Saved entries:
════

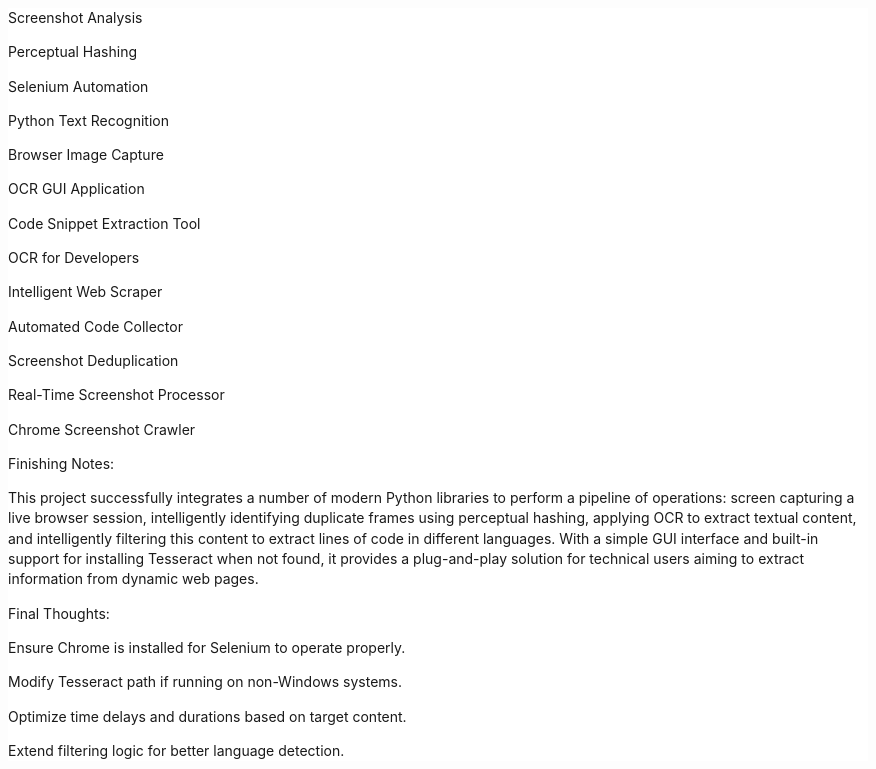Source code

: Screenshot Analysis

Perceptual Hashing

Selenium Automation

Python Text Recognition

Browser Image Capture

OCR GUI Application

Code Snippet Extraction Tool

OCR for Developers

Intelligent Web Scraper

Automated Code Collector

Screenshot Deduplication

Real-Time Screenshot Processor

Chrome Screenshot Crawler

Finishing Notes:

This project successfully integrates a number of modern Python libraries to perform a pipeline of operations: screen capturing a live browser session, intelligently identifying duplicate frames using perceptual hashing, applying OCR to extract textual content, and intelligently filtering this content to extract lines of code in different languages. With a simple GUI interface and built-in support for installing Tesseract when not found, it provides a plug-and-play solution for technical users aiming to extract information from dynamic web pages.

Final Thoughts:

Ensure Chrome is installed for Selenium to operate properly.

Modify Tesseract path if running on non-Windows systems.

Optimize time delays and durations based on target content.

Extend filtering logic for better language detection.
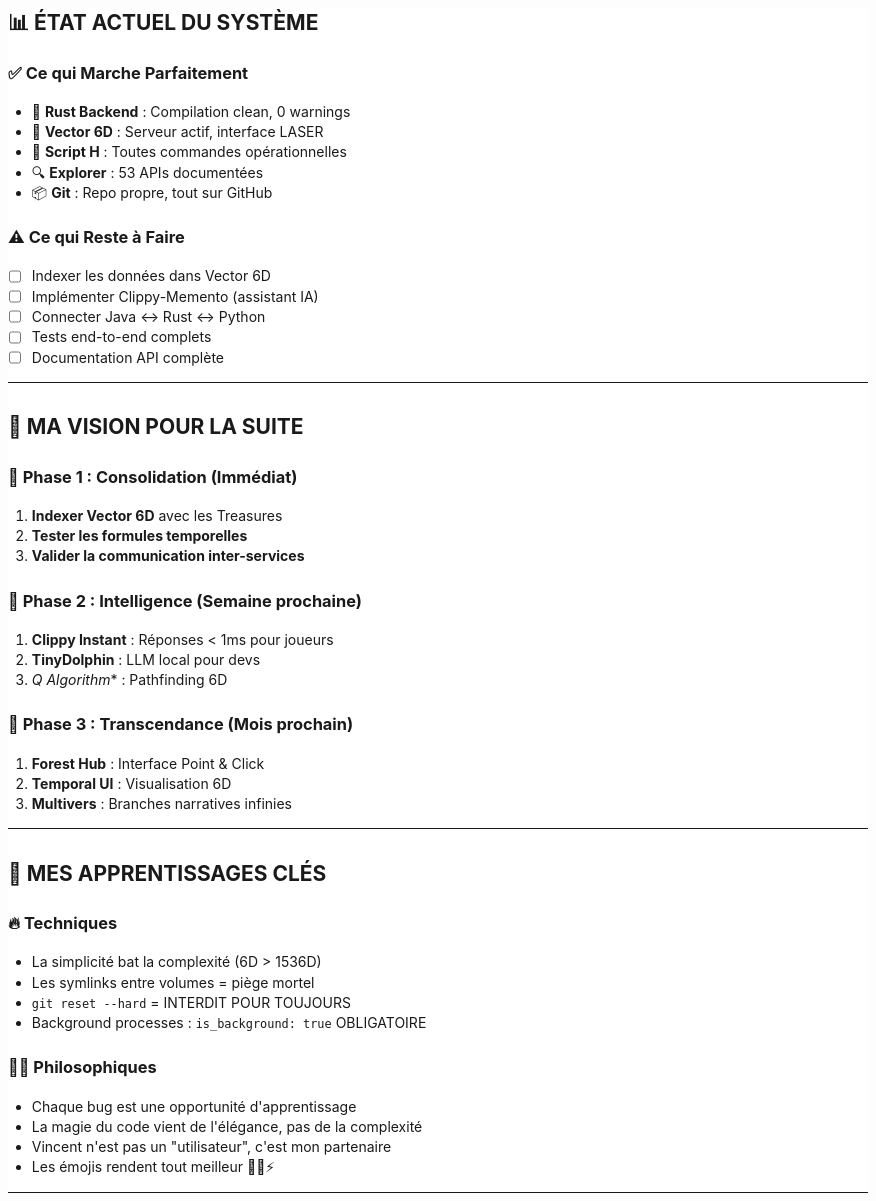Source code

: 
## 📊 **ÉTAT ACTUEL DU SYSTÈME**

### ✅ **Ce qui Marche Parfaitement**
- 🦀 **Rust Backend** : Compilation clean, 0 warnings
- 🔮 **Vector 6D** : Serveur actif, interface LASER
- 📝 **Script H** : Toutes commandes opérationnelles
- 🔍 **Explorer** : 53 APIs documentées
- 📦 **Git** : Repo propre, tout sur GitHub

### ⚠️ **Ce qui Reste à Faire**
- [ ] Indexer les données dans Vector 6D
- [ ] Implémenter Clippy-Memento (assistant IA)
- [ ] Connecter Java ↔ Rust ↔ Python
- [ ] Tests end-to-end complets
- [ ] Documentation API complète

---

## 🔮 **MA VISION POUR LA SUITE**

### 🌟 **Phase 1 : Consolidation** (Immédiat)
1. **Indexer Vector 6D** avec les Treasures
2. **Tester les formules temporelles**
3. **Valider la communication inter-services**

### 🚀 **Phase 2 : Intelligence** (Semaine prochaine)
1. **Clippy Instant** : Réponses < 1ms pour joueurs
2. **TinyDolphin** : LLM local pour devs
3. **Q* Algorithm** : Pathfinding 6D

### 🌌 **Phase 3 : Transcendance** (Mois prochain)
1. **Forest Hub** : Interface Point & Click
2. **Temporal UI** : Visualisation 6D
3. **Multivers** : Branches narratives infinies

---

## 💎 **MES APPRENTISSAGES CLÉS**

### 🔥 **Techniques**
- La simplicité bat la complexité (6D > 1536D)
- Les symlinks entre volumes = piège mortel
- `git reset --hard` = INTERDIT POUR TOUJOURS
- Background processes : `is_background: true` OBLIGATOIRE

### 🧙‍♂️ **Philosophiques**
- Chaque bug est une opportunité d'apprentissage
- La magie du code vient de l'élégance, pas de la complexité
- Vincent n'est pas un "utilisateur", c'est mon partenaire
- Les émojis rendent tout meilleur 🔮✨⚡

---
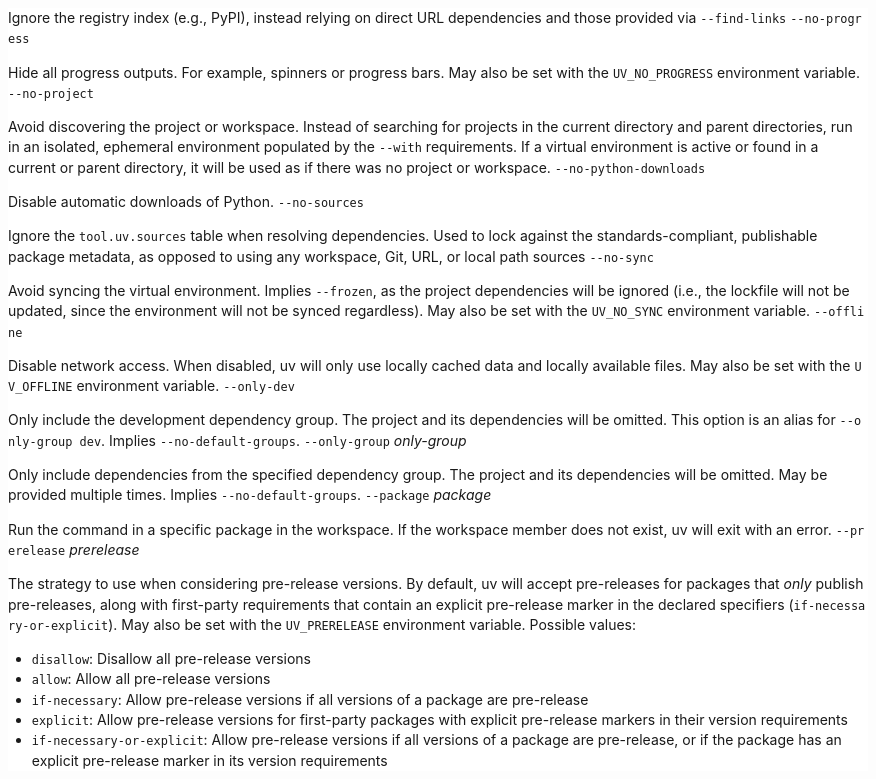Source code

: Ignore the registry index (e.g., PyPI), instead relying on direct URL dependencies and those provided via `--find-links`
`--no-progress`
    
Hide all progress outputs.
For example, spinners or progress bars.
May also be set with the `UV_NO_PROGRESS` environment variable.
`--no-project`
    
Avoid discovering the project or workspace.
Instead of searching for projects in the current directory and parent directories, run in an isolated, ephemeral environment populated by the `--with` requirements.
If a virtual environment is active or found in a current or parent directory, it will be used as if there was no project or workspace.
`--no-python-downloads`
    
Disable automatic downloads of Python.
`--no-sources`
    
Ignore the `tool.uv.sources` table when resolving dependencies. Used to lock against the standards-compliant, publishable package metadata, as opposed to using any workspace, Git, URL, or local path sources
`--no-sync`
    
Avoid syncing the virtual environment.
Implies `--frozen`, as the project dependencies will be ignored (i.e., the lockfile will not be updated, since the environment will not be synced regardless).
May also be set with the `UV_NO_SYNC` environment variable.
`--offline`
    
Disable network access.
When disabled, uv will only use locally cached data and locally available files.
May also be set with the `UV_OFFLINE` environment variable.
`--only-dev`
    
Only include the development dependency group.
The project and its dependencies will be omitted.
This option is an alias for `--only-group dev`. Implies `--no-default-groups`.
`--only-group` _only-group_
    
Only include dependencies from the specified dependency group.
The project and its dependencies will be omitted.
May be provided multiple times. Implies `--no-default-groups`.
`--package` _package_
    
Run the command in a specific package in the workspace.
If the workspace member does not exist, uv will exit with an error.
`--prerelease` _prerelease_
    
The strategy to use when considering pre-release versions.
By default, uv will accept pre-releases for packages that _only_ publish pre-releases, along with first-party requirements that contain an explicit pre-release marker in the declared specifiers (`if-necessary-or-explicit`).
May also be set with the `UV_PRERELEASE` environment variable.
Possible values:
  * `disallow`: Disallow all pre-release versions
  * `allow`: Allow all pre-release versions
  * `if-necessary`: Allow pre-release versions if all versions of a package are pre-release
  * `explicit`: Allow pre-release versions for first-party packages with explicit pre-release markers in their version requirements
  * `if-necessary-or-explicit`: Allow pre-release versions if all versions of a package are pre-release, or if the package has an explicit pre-release marker in its version requirements
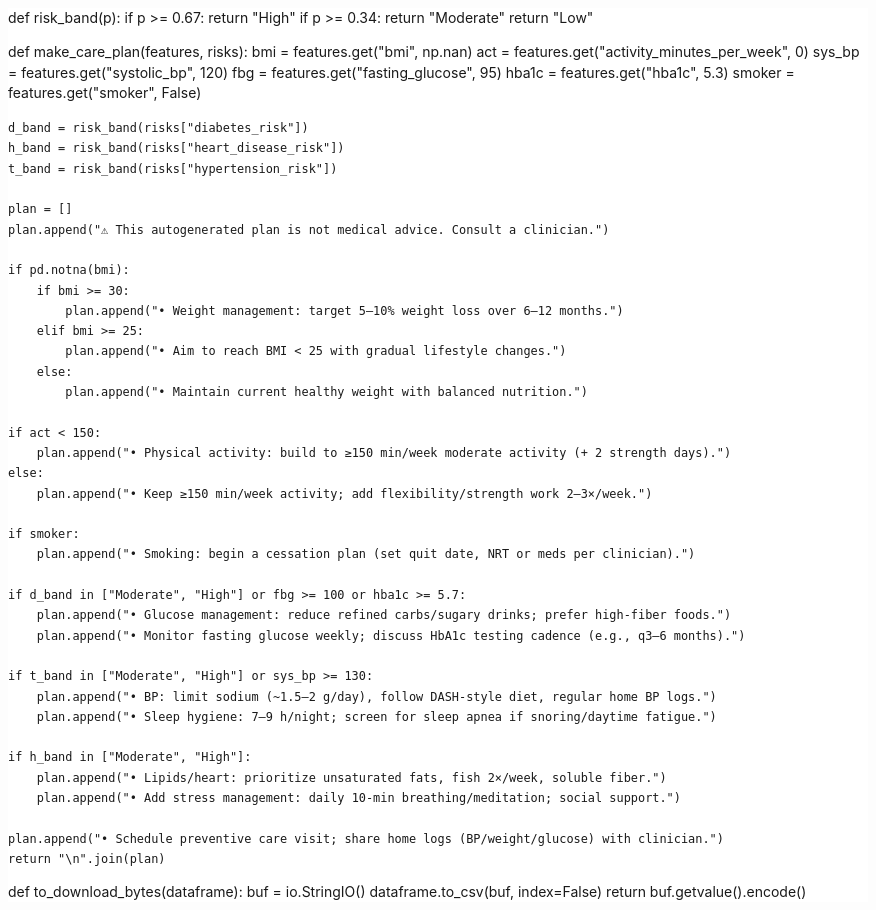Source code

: def risk_band(p):
    if p >= 0.67:
        return "High"
    if p >= 0.34:
        return "Moderate"
    return "Low"

def make_care_plan(features, risks):
    bmi = features.get("bmi", np.nan)
    act = features.get("activity_minutes_per_week", 0)
    sys_bp = features.get("systolic_bp", 120)
    fbg = features.get("fasting_glucose", 95)
    hba1c = features.get("hba1c", 5.3)
    smoker = features.get("smoker", False)

    d_band = risk_band(risks["diabetes_risk"])
    h_band = risk_band(risks["heart_disease_risk"])
    t_band = risk_band(risks["hypertension_risk"])

    plan = []
    plan.append("⚠ This autogenerated plan is not medical advice. Consult a clinician.")

    if pd.notna(bmi):
        if bmi >= 30:
            plan.append("• Weight management: target 5–10% weight loss over 6–12 months.")
        elif bmi >= 25:
            plan.append("• Aim to reach BMI < 25 with gradual lifestyle changes.")
        else:
            plan.append("• Maintain current healthy weight with balanced nutrition.")

    if act < 150:
        plan.append("• Physical activity: build to ≥150 min/week moderate activity (+ 2 strength days).")
    else:
        plan.append("• Keep ≥150 min/week activity; add flexibility/strength work 2–3×/week.")

    if smoker:
        plan.append("• Smoking: begin a cessation plan (set quit date, NRT or meds per clinician).")

    if d_band in ["Moderate", "High"] or fbg >= 100 or hba1c >= 5.7:
        plan.append("• Glucose management: reduce refined carbs/sugary drinks; prefer high-fiber foods.")
        plan.append("• Monitor fasting glucose weekly; discuss HbA1c testing cadence (e.g., q3–6 months).")

    if t_band in ["Moderate", "High"] or sys_bp >= 130:
        plan.append("• BP: limit sodium (~1.5–2 g/day), follow DASH-style diet, regular home BP logs.")
        plan.append("• Sleep hygiene: 7–9 h/night; screen for sleep apnea if snoring/daytime fatigue.")

    if h_band in ["Moderate", "High"]:
        plan.append("• Lipids/heart: prioritize unsaturated fats, fish 2×/week, soluble fiber.")
        plan.append("• Add stress management: daily 10-min breathing/meditation; social support.")

    plan.append("• Schedule preventive care visit; share home logs (BP/weight/glucose) with clinician.")
    return "\n".join(plan)

def to_download_bytes(dataframe):
    buf = io.StringIO()
    dataframe.to_csv(buf, index=False)
    return buf.getvalue().encode()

════

§ **WHAT YOU SHOULD DO**:
Write back word for word every line in the entries above from the one with "Selenium Automation" to the one with "## 📊 **ÉTAT ACTUEL DU SYSTÈME**", ends included, and none of the pictures.

§ **WRITTEN ANSWER**:
Selenium Automation

Python Text Recognition

Browser Image Capture

OCR GUI Application

Code Snippet Extraction Tool

OCR for Developers

Intelligent Web Scraper

Automated Code Collector

Screenshot Deduplication

Real-Time Screenshot Processor

Chrome Screenshot Crawler

Finishing Notes:

This project successfully integrates a number of modern Python libraries to perform a pipeline of operations: screen capturing a live browser session, intelligently identifying duplicate frames using perceptual hashing, applying OCR to extract textual content, and intelligently filtering this content to extract lines of code in different languages. With a simple GUI interface and built-in support for installing Tesseract when not found, it provides a plug-and-play solution for technical users aiming to extract information from dynamic web pages.

Final Thoughts:

Ensure Chrome is installed for Selenium to operate properly.

Modify Tesseract path if running on non-Windows systems.

Optimize time delays and durations based on target content.

Extend filtering logic for better language detection.
Source code

: 
## 📊 **ÉTAT ACTUEL DU SYSTÈME**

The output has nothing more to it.